Ela se afastou um pouco e o encarou com o cenho franzido, parecia formular alguma ideia dentro de sua cabeça, mas acabou não verbalizando o que pensava, balançou a cabeça para dispersar os pensamentos e se desprendeu dos braços de Giuseppe, que até então ela não notara que estavam sobre si.
— Talvez ele tenha aparecido sim, mas como não saí... de qualquer forma pensamos nisso depois. Está tarde, não podemos dar brecha para que nos peguem aqui.
— Não se preocupou com isso ontem.
— Pois me preocupo agora. – Percebendo o semblante decepcionado dele, Emeline completou – Me desculpe, eu não quis magoa-lo.
— Não estou magoado, eu só quero saber porque está se afastando tanto!

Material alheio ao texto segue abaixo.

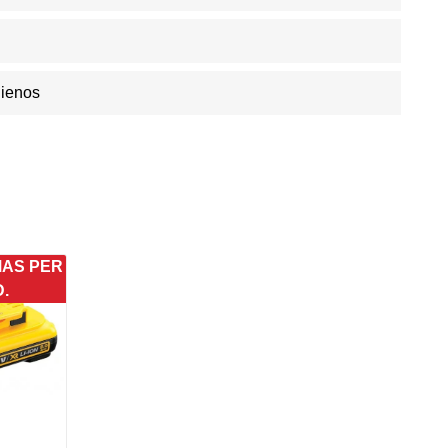
Dienos
MAS PER
D.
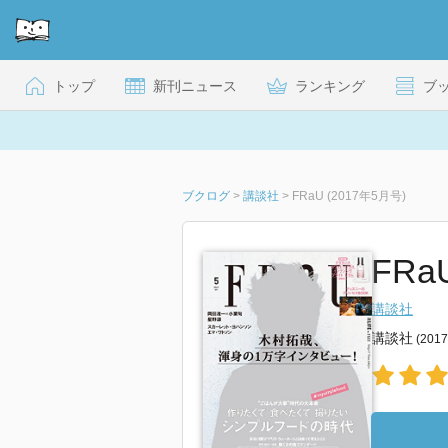
トップ
新刊ニュース
ランキング
ブ
ブクログ
>
講談社
>
FRaU (2017年5月号)
FRa
講談社
講談社
(201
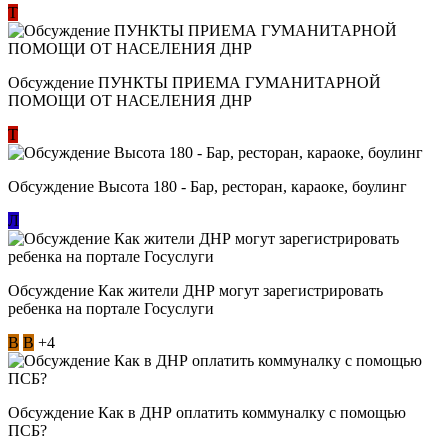
Т
Обсуждение ​ПУНКТЫ ПРИЕМА ГУМАНИТАРНОЙ
ПОМОЩИ ОТ НАСЕЛЕНИЯ ДНР
Т
Обсуждение Высота 180 - Бар, ресторан, караоке, боулинг
Л
Обсуждение Как жители ДНР могут зарегистрировать
ребенка на портале Госуслуги
В
В
+4
Обсуждение Как в ДНР оплатить коммуналку с помощью
ПСБ?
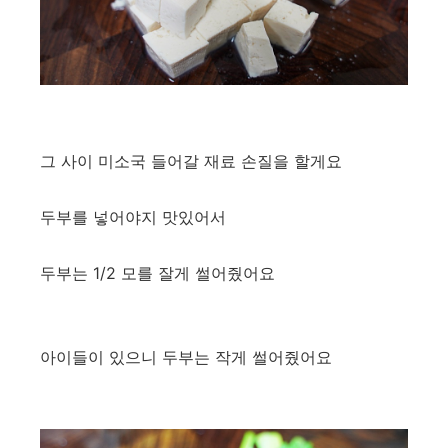
그 사이 미소국 들어갈 재료 손질을 할게요
두부를 넣어야지 맛있어서
두부는 1/2 모를 잘게 썰어줬어요
아이들이 있으니 두부는 작게 썰어줬어요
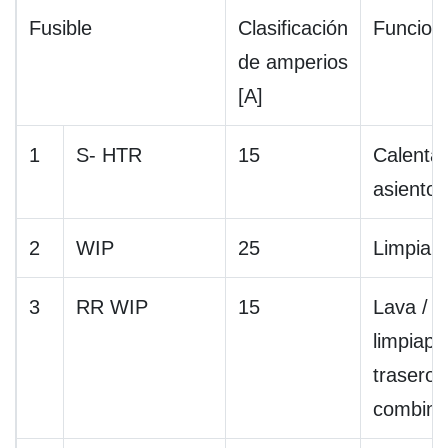
Fusible
Clasificación
Funcion
de amperios
[A]
1
S- HTR
15
Calenta
asiento.
2
WIP
25
Limpiap
3
RR WIP
15
Lava /
limpiapa
trasero
combin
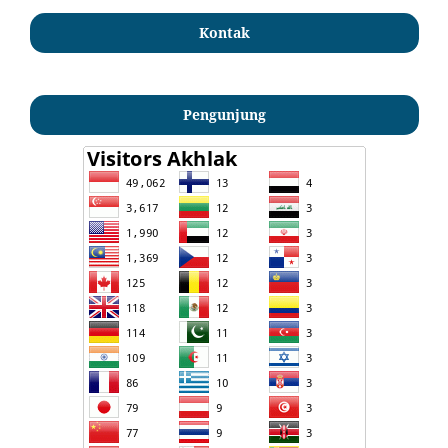
Kontak
Pengunjung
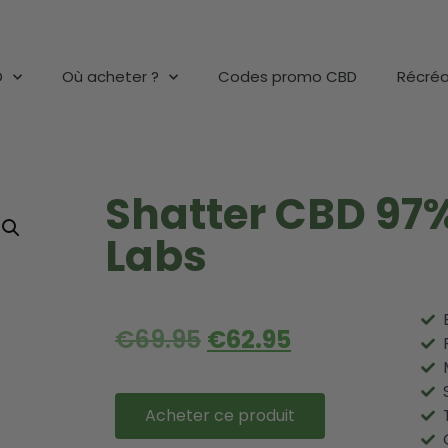
D
Où acheter ?
Codes promo CBD
Récréa
Shatter CBD 97%
Labs
€
69.95
€
62.95
Acheter ce produit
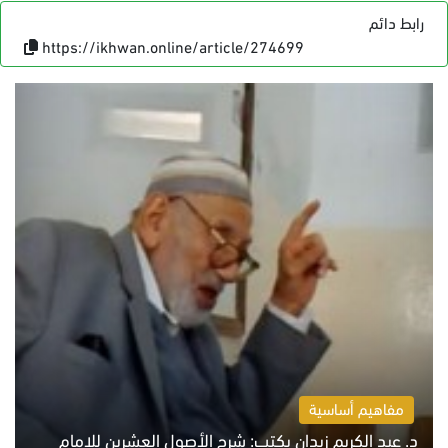
رابط دائم
https://ikhwan.online/article/274699
مفاهيم أساسية
د. عبد الكريم زيدان يكتب: شرح الأصول العشرين للإمام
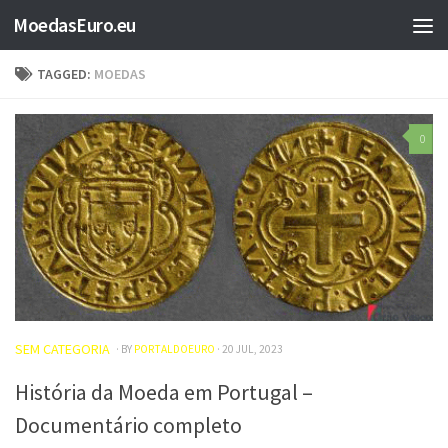
MoedasEuro.eu
Skip to content
TAGGED:
MOEDAS
0
SEM CATEGORIA
· BY
PORTALDOEURO
· 20 JUL, 2023
História da Moeda em Portugal –
Documentário completo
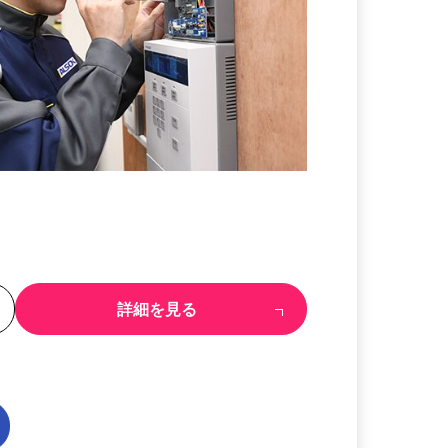
る
詳細を見る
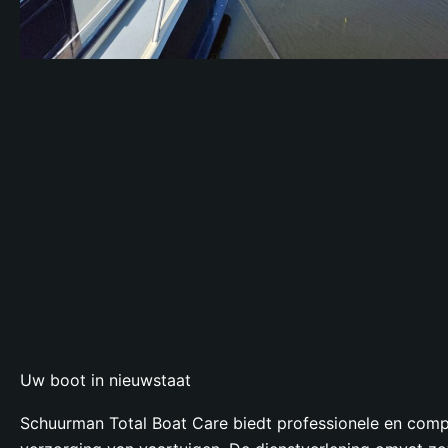
Uw boot in nieuwstaat
Schuurman Total Boat Care biedt professionele en comp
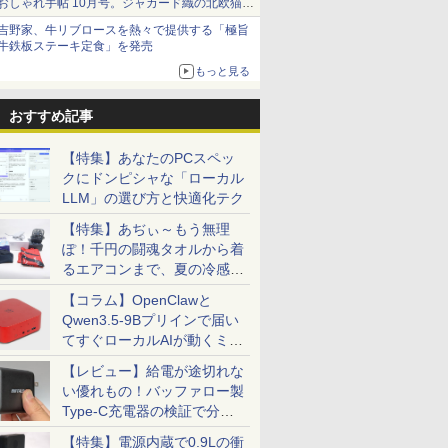
おしゃれ手帖 10月号。ジャカード織の北欧猫デ
ザイン
吉野家、牛リブロースを熱々で提供する「極旨
牛鉄板ステーキ定食」を発売
もっと見る
おすすめ記事
【特集】あなたのPCスペッ
クにドンピシャな「ローカル
LLM」の選び方と快適化テク
【特集】あぢぃ～もう無理
ぽ！千円の闘魂タオルから着
るエアコンまで、夏の冷感グ
ッズ一挙紹介
【コラム】OpenClawと
Qwen3.5-9Bプリインで届い
てすぐローカルAIが動くミニ
PC「SER9 Pro」
【レビュー】給電が途切れな
い優れもの！バッファロー製
Type-C充電器の検証で分か
ったこと
【特集】電源内蔵で0.9Lの衝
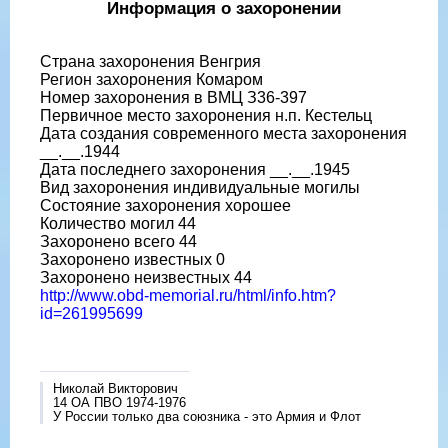
Информация о захоронении
Страна захоронения Венгрия
Регион захоронения Комаром
Номер захоронения в ВМЦ З36-397
Первичное место захоронения н.п. Кестельц
Дата создания современного места захоронения
__.__.1944
Дата последнего захоронения __.__.1945
Вид захоронения индивидуальные могилы
Состояние захоронения хорошее
Количество могил 44
Захоронено всего 44
Захоронено известных 0
Захоронено неизвестных 44
http://www.obd-memorial.ru/html/info.htm?
id=261995699
Николай Викторович
14 ОА ПВО 1974-1976
У России только два союзника - это Армия и Флот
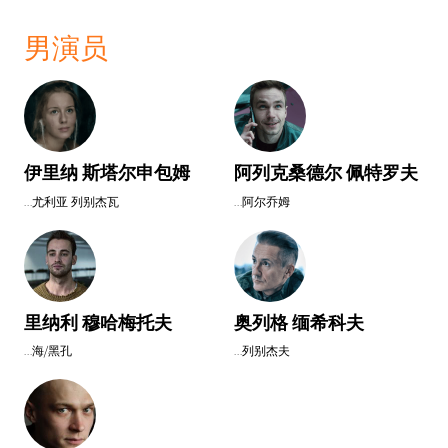
男演员
伊里纳 斯塔尔申包姆
阿列克桑德尔 佩特罗夫
...尤利亚 列别杰瓦
...阿尔乔姆
里纳利 穆哈梅托夫
奥列格 缅希科夫
...海/黑孔
...列别杰夫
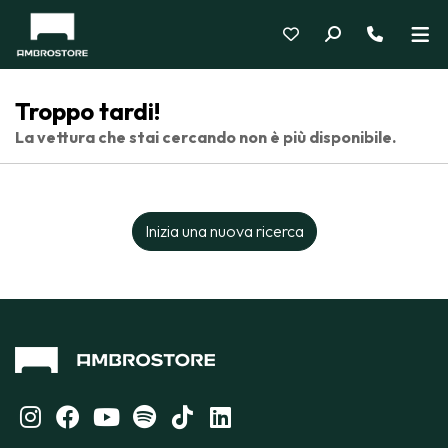
Troppo tardi!
La vettura che stai cercando non è più disponibile.
Inizia una nuova ricerca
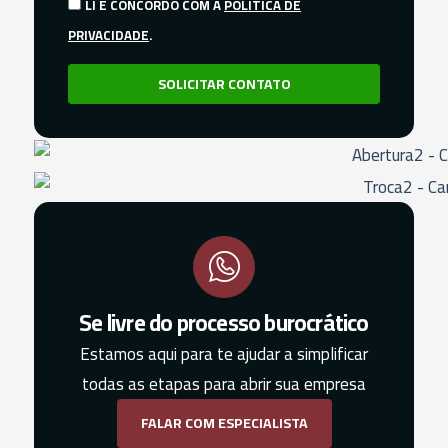
LI E CONCORDO COM A
POLÍTICA DE
PRIVACIDADE
.
SOLICITAR CONTATO
Se livre do processo burocrático
Estamos aqui para te ajudar a simplificar
todas as etapas para abrir sua empresa
FALAR COM ESPECIALISTA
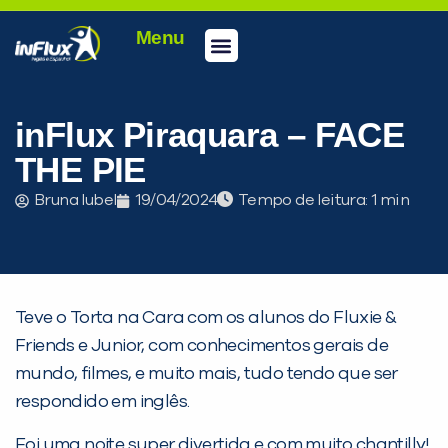
Menu
Conheça a inFlux
Testes e Certificações
Fale Conosco
Portal do aluno
inFlux Climber
Seja um franqueado
inFlux Piraquara – FACE
THE PIE
Bruna Iubel
19/04/2024
Tempo de leitura:
Teve o Torta na Cara com os alunos do Fluxie &
Friends e Junior, com conhecimentos gerais de
mundo, filmes, e muito mais, tudo tendo que ser
respondido em inglês.
Foi uma noite super divertida e com muito chantilly!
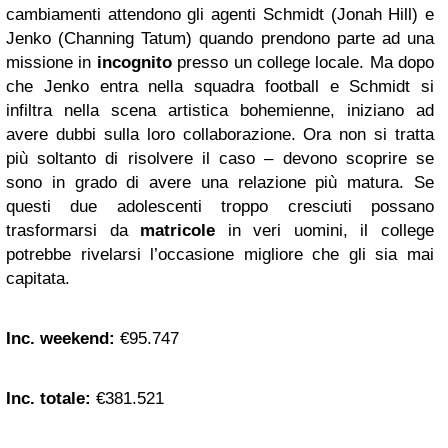
cambiamenti attendono gli agenti Schmidt (Jonah Hill) e
Jenko (Channing Tatum) quando prendono parte ad una
missione in
incognito
presso un college locale. Ma dopo
che Jenko entra nella squadra football e Schmidt si
infiltra nella scena artistica bohemienne, iniziano ad
avere dubbi sulla loro collaborazione. Ora non si tratta
più soltanto di risolvere il caso – devono scoprire se
sono in grado di avere una relazione più matura. Se
questi due adolescenti troppo cresciuti possano
trasformarsi da
matricole
in veri uomini, il college
potrebbe rivelarsi l’occasione migliore che gli sia mai
capitata.
Inc. weekend:
€95.747
Inc. totale:
€381.521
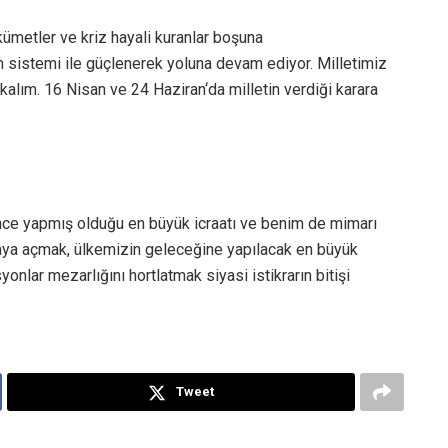
ükümetler ve kriz hayali kuranlar boşuna
 sistemi ile güçlenerek yoluna devam ediyor. Milletimiz
alım. 16 Nisan ve 24 Haziran‘da milletin verdiği karara
since yapmış olduğu en büyük icraatı ve benim de mimarı
aya açmak, ülkemizin geleceğine yapılacak en büyük
yonlar mezarlığını hortlatmak siyasi istikrarın bitişi
Tweet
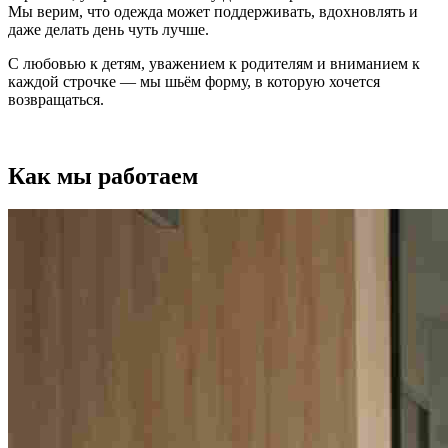
Мы верим, что одежда может поддерживать, вдохновлять и
даже делать день чуть лучше.
С любовью к детям, уважением к родителям и вниманием к
каждой строчке — мы шьём форму, в которую хочется
возвращаться.
Как мы работаем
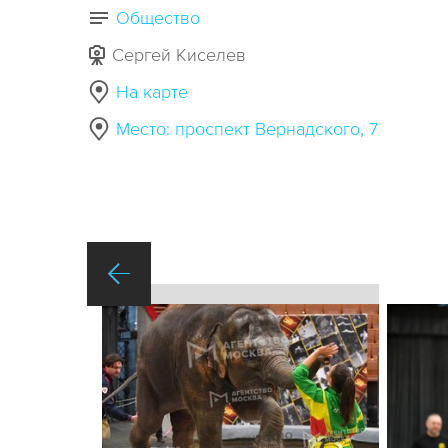
Общество
Сергей Киселев
На карте
Место: проспект Вернадского, 7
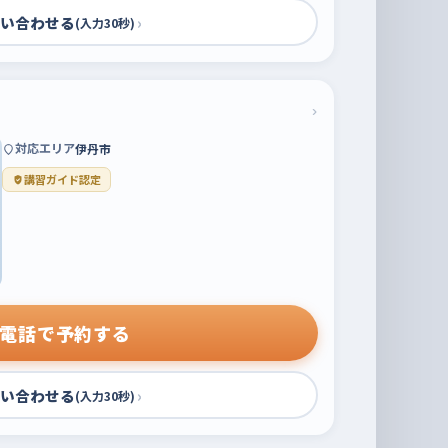
い合わせる
›
(入力30秒)
›
対応エリア
伊丹市
講習ガイド認定
電話で予約する
い合わせる
›
(入力30秒)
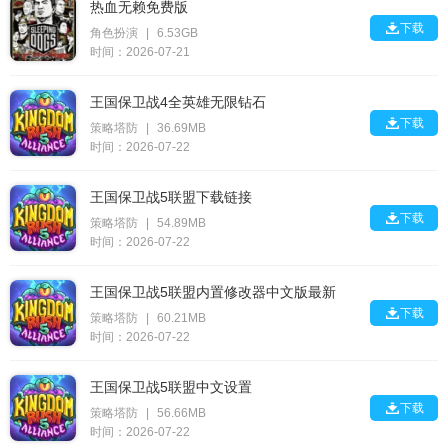
热血无赖免费版

下载
角色扮演
|
6.53GB
时间：2026-07-21
王国保卫战4全英雄无限钻石

下载
策略塔防
|
36.69MB
时间：2026-07-22
王国保卫战5联盟下载链接

下载
策略塔防
|
54.89MB
时间：2026-07-22
王国保卫战5联盟内置修改器中文版最新

下载
策略塔防
|
60.21MB
时间：2026-07-22
王国保卫战5联盟中文设置

下载
策略塔防
|
56.66MB
时间：2026-07-22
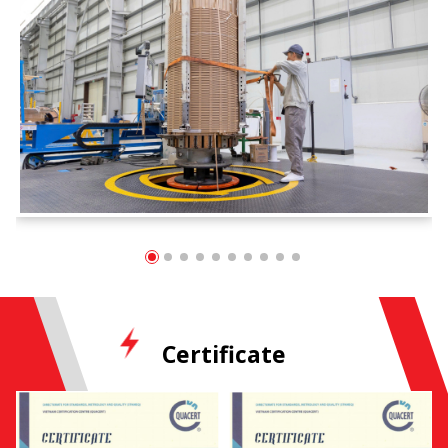
Certificate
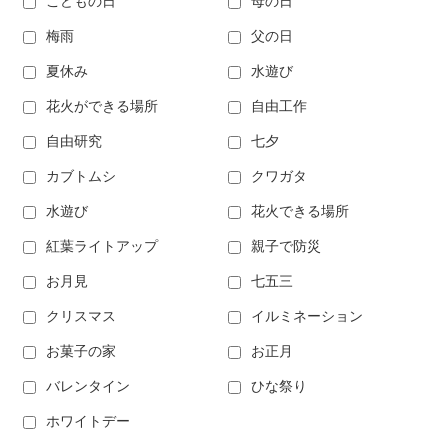
こどもの日
母の日
梅雨
父の日
夏休み
水遊び
花火ができる場所
自由工作
自由研究
七夕
カブトムシ
クワガタ
水遊び
花火できる場所
紅葉ライトアップ
親子で防災
お月見
七五三
クリスマス
イルミネーション
お菓子の家
お正月
バレンタイン
ひな祭り
ホワイトデー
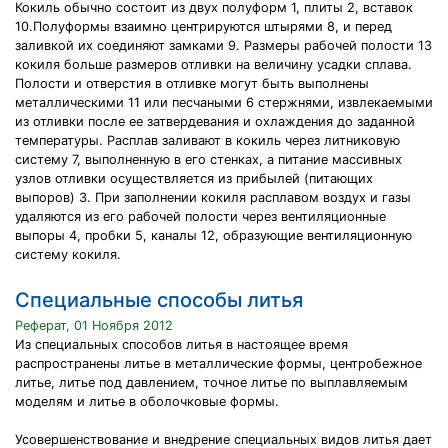
Кокиль обычно состоит из двух полуформ 1, плиты 2, вставок
10.Полуформы взаимно центрируются штырями 8, и перед
заливкой их соединяют замками 9. Размеры рабочей полости 13
кокиля больше размеров отливки на величину усадки сплава.
Полости и отверстия в отливке могут быть выполнены
металлическими 11 или песчаными 6 стержнями, извлекаемыми
из отливки после ее затвердевания и охлаждения до заданной
температуры. Расплав заливают в кокиль через литниковую
систему 7, выполненную в его стенках, а питание массивных
узлов отливки осуществляется из прибылей (питающих
выпоров) 3. При заполнении кокиля расплавом воздух и газы
удаляются из его рабочей полости через вентиляционные
выпоры 4, пробки 5, каналы 12, образующие вентиляционную
систему кокиля.
Специальные способы литья
Реферат, 01 Ноября 2012
Из специальных способов литья в настоящее время
распространены литье в металлические формы, центробежное
литье, литье под давлением, точное литье по выплавляемым
моделям и литье в оболочковые формы.
Усовершенствование и внедрение специальных видов литья дает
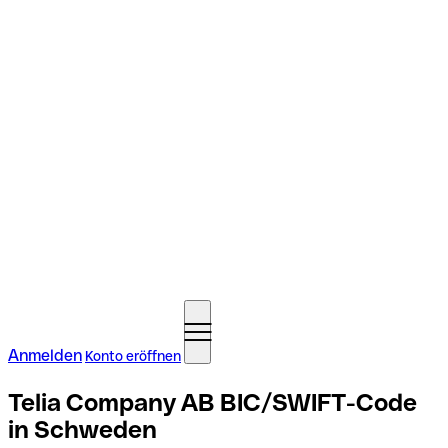
Anmelden
Konto eröffnen
Telia Company AB BIC/SWIFT-Code
in Schweden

Já resolvemos nossas diferenças. Ou só eu penso que sim?
— Já, claro que resolvemos...
— Então por que isso agora? – Interrompeu ele, avançando na direção dela e fazendo Emeline recuar, com um olhar assustado – Me desculpe. Não quis te assustar.
Ela permaneceu calada por alguns instantes, ainda o encarando e tentando arranjar qualquer desculpa para sair logo dali, não ter de encará-lo mais, mas os olhos escuros dele tinham o poder de prendê-la de uma forma que era quase impossível escapar. Eram hipnotizantes.
— Melhor sairmos daqui.
Emeline tentou passar por ele, mas Giuseppe segurou seu braço, perguntando:
— Minha mãe lhe disse alguma coisa, Emeline?
— Não.
— Não minta para mim. Por favor!
"Conte para ele!", sua consciência praticamente gritava. Não conseguia o encarar diretamente, não conseguia mentir para Giuseppe, e essa era a primeira vez que não conseguia manter sua postura confiante, serena. Não achava justo mentir quando ele parecia depositar toda confiança nela, ainda assim abaixou a cabeça e lentamente se desvencilhou de suas mãos, dizendo:
— Boa noite, Giuseppe.
Se apressou a sair dali antes que ele a alcançasse novamente, enxugando as lágrimas que escorriam pelo rosto e condenando a si mesma por sua covardia.
"Adam estaria extremamente decepcionado", pensou pouco antes de alcançar a porta de seu quarto e a trancar depois de entrar.